Dataset entries
▽
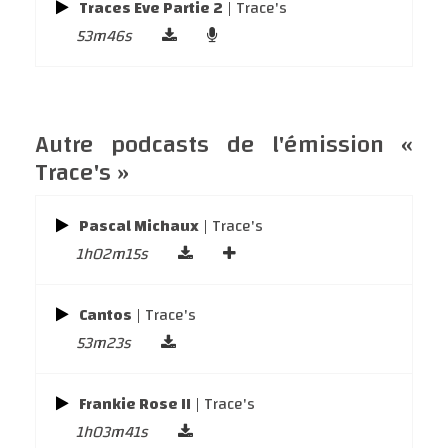
Traces Eve Partie 2
| Trace's
53m46s
Autre podcasts de l'émission «
Trace's »
Pascal Michaux
| Trace's
1h02m15s
Cantos
| Trace's
53m23s
Frankie Rose II
| Trace's
1h03m41s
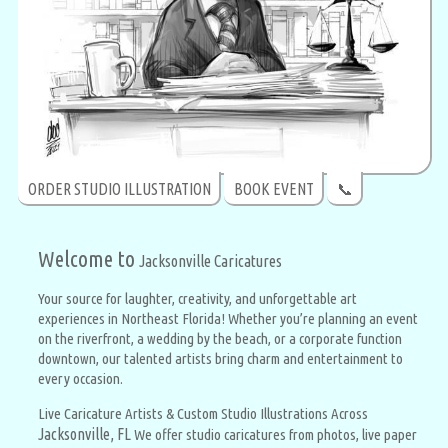
ORDER STUDIO ILLUSTRATION
BOOK EVENT
📞
Welcome to
Jacksonville Caricatures
Your source for laughter, creativity, and unforgettable art
experiences in Northeast Florida! Whether you’re planning an event
on the riverfront, a wedding by the beach, or a corporate function
downtown, our talented artists bring charm and entertainment to
every occasion.
Live Caricature Artists & Custom Studio Illustrations Across
Jacksonville, FL
We offer studio caricatures from photos, live paper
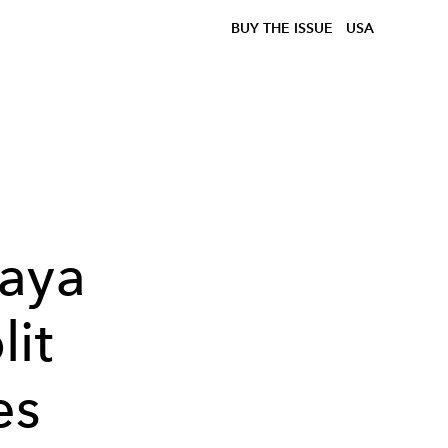
BUY THE ISSUE
USA
aya
lit
es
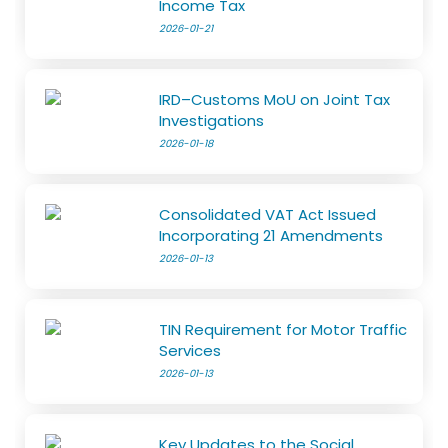
Income Tax
2026-01-21
IRD–Customs MoU on Joint Tax
Investigations
2026-01-18
Consolidated VAT Act Issued
Incorporating 21 Amendments
2026-01-13
TIN Requirement for Motor Traffic
Services
2026-01-13
Key Updates to the Social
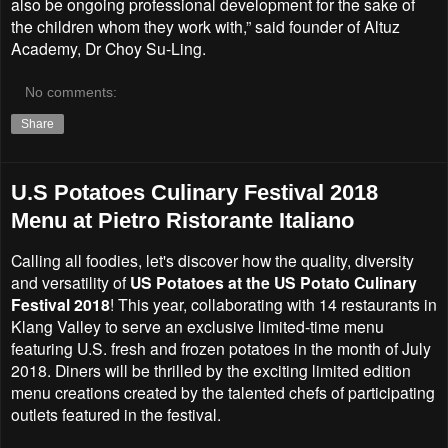
also be ongoing professional development for the sake of
the children whom they work with,” said founder of Altuz
Academy, Dr Choy Su-Ling.
No comments:
Share
U.S Potatoes Culinary Festival 2018
Menu at Pietro Ristorante Italiano
Calling all foodies, let's discover how the quality, diversity
and versatility of
US Potatoes at the US Potato Culinary
Festival 2018
! This year, collaborating with 14 restaurants in
Klang Valley to serve an exclusive limited-time menu
featuring U.S. fresh and frozen potatoes in the month of July
2018. Diners will be thrilled by the exciting limited edition
menu creations created by the talented chefs of participating
outlets featured in the festival.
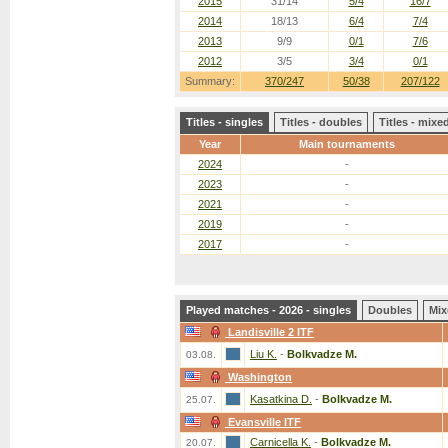
2015
31/14
5/4
16/7
2014
18/13
6/4
7/4
2013
9/9
0/1
7/6
2012
3/5
3/4
0/1
Summary:
370/247
50/38
207/122
Titles - singles
Titles - doubles
Titles - mix
Year
Main tournaments
2024
-
2023
-
2021
-
2019
-
2017
-
Played matches - 2026 - singles
Doubles
Mix
Landisville 2 ITF
Liu K.
-
Bolkvadze M.
03.08.
Washington
Kasatkina D.
-
Bolkvadze M.
25.07.
Evansville ITF
Carnicella K.
-
Bolkvadze M.
20.07.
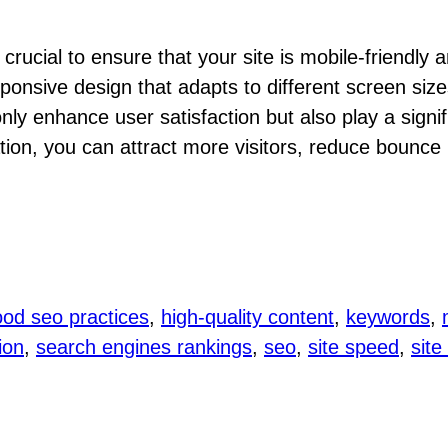
rucial to ensure that your site is mobile-friendly a
ponsive design that adapts to different screen size
only enhance user satisfaction but also play a signi
tion, you can attract more visitors, reduce bounce r
od seo practices
, 
high-quality content
, 
keywords
, 
ion
, 
search engines rankings
, 
seo
, 
site speed
, 
site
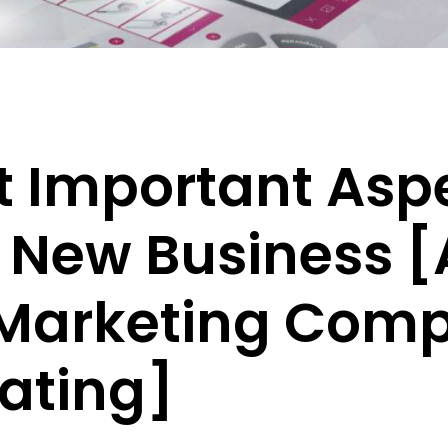
 Important Aspe
 New Business 
 Marketing Comp
ating]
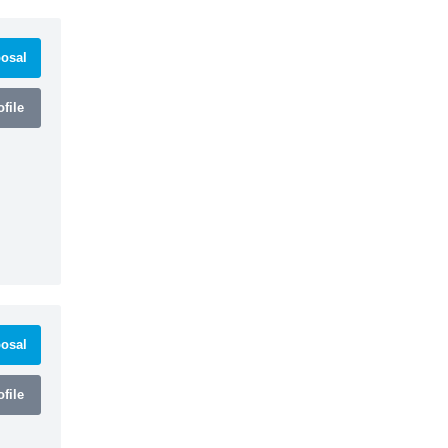
osal
file
osal
file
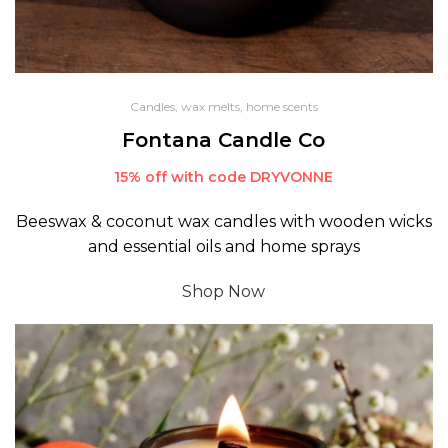
Candles, wax melts, home scents
Fontana Candle Co
15% off with code DRYVONNE
Beeswax & coconut wax candles with wooden wicks
and essential oils and home sprays
Shop Now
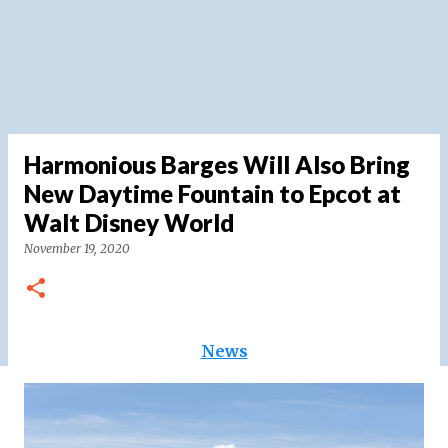
Harmonious Barges Will Also Bring
New Daytime Fountain to Epcot at
Walt Disney World
November 19, 2020
News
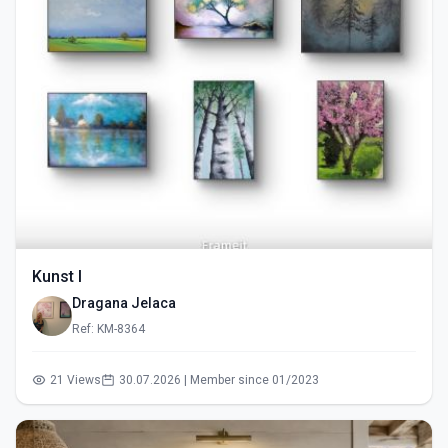
Kunst I
Dragana Jelaca
Ref: KM-8364
21 Views
30.07.2026 | Member since 01/2023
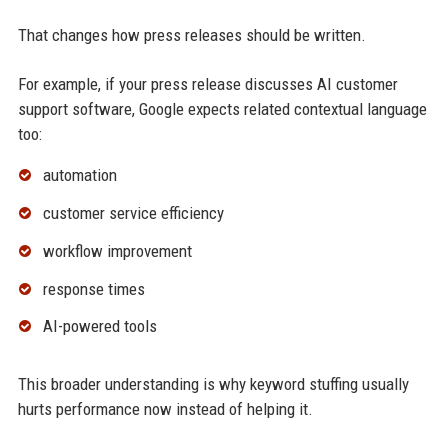
That changes how press releases should be written.
For example, if your press release discusses AI customer
support software, Google expects related contextual language
too:
automation
customer service efficiency
workflow improvement
response times
AI-powered tools
This broader understanding is why keyword stuffing usually
hurts performance now instead of helping it.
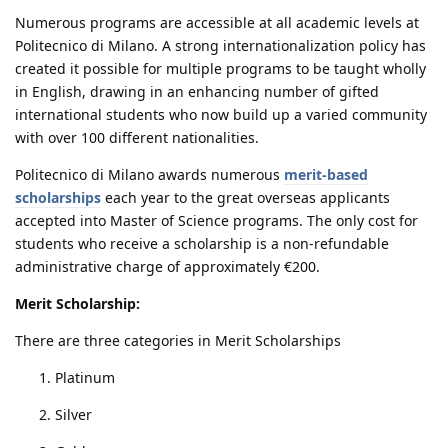
Numerous programs are accessible at all academic levels at
Politecnico di Milano. A strong internationalization policy has
created it possible for multiple programs to be taught wholly
in English, drawing in an enhancing number of gifted
international students who now build up a varied community
with over 100 different nationalities.
Politecnico di Milano awards numerous
merit-based
scholarships
each year to the great overseas applicants
accepted into Master of Science programs. The only cost for
students who receive a scholarship is a non-refundable
administrative charge of approximately €200.
Merit Scholarship:
There are three categories in Merit Scholarships
Platinum
Silver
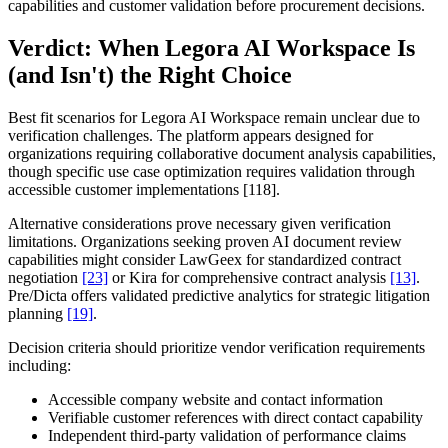
capabilities and customer validation before procurement decisions.
Verdict: When Legora AI Workspace Is
(and Isn't) the Right Choice
Best fit scenarios for Legora AI Workspace remain unclear due to
verification challenges. The platform appears designed for
organizations requiring collaborative document analysis capabilities,
though specific use case optimization requires validation through
accessible customer implementations [118].
Alternative considerations prove necessary given verification
limitations. Organizations seeking proven AI document review
capabilities might consider LawGeex for standardized contract
negotiation
[23]
or Kira for comprehensive contract analysis
[13]
.
Pre/Dicta offers validated predictive analytics for strategic litigation
planning
[19]
.
Decision criteria should prioritize vendor verification requirements
including:
Accessible company website and contact information
Verifiable customer references with direct contact capability
Independent third-party validation of performance claims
△
**WORK INSTRUCTION**
Print exactly, with no pictures, the lines above from the one that holds "also be ongoing" through the one that holds "rucial to ensure", both of them included.

**TASK SOLUTION**
also be ongoing professional development for the sake of
the children whom they work with,” said founder of Altuz
Academy, Dr Choy Su-Ling.
No comments:
Share
U.S Potatoes Culinary Festival 2018
Menu at Pietro Ristorante Italiano
Calling all foodies, let's discover how the quality, diversity
and versatility of
US Potatoes at the US Potato Culinary
Festival 2018
! This year, collaborating with 14 restaurants in
Klang Valley to serve an exclusive limited-time menu
featuring U.S. fresh and frozen potatoes in the month of July
2018. Diners will be thrilled by the exciting limited edition
menu creations created by the talented chefs of participating
outlets featured in the festival.
2015
31/14
5/4
16/7
2014
18/13
6/4
7/4
2013
9/9
0/1
7/6
2012
3/5
3/4
0/1
Summary:
370/247
50/38
207/122
Titles - singles
Titles - doubles
Titles - mix
Year
Main tournaments
2024
-
2023
-
2021
-
2019
-
2017
-
Played matches - 2026 - singles
Doubles
Mix
Landisville 2 ITF
Liu K.
-
Bolkvadze M.
03.08.
Washington
Kasatkina D.
-
Bolkvadze M.
25.07.
Evansville ITF
Carnicella K.
-
Bolkvadze M.
20.07.
rucial to ensure that your site is mobile-friendly a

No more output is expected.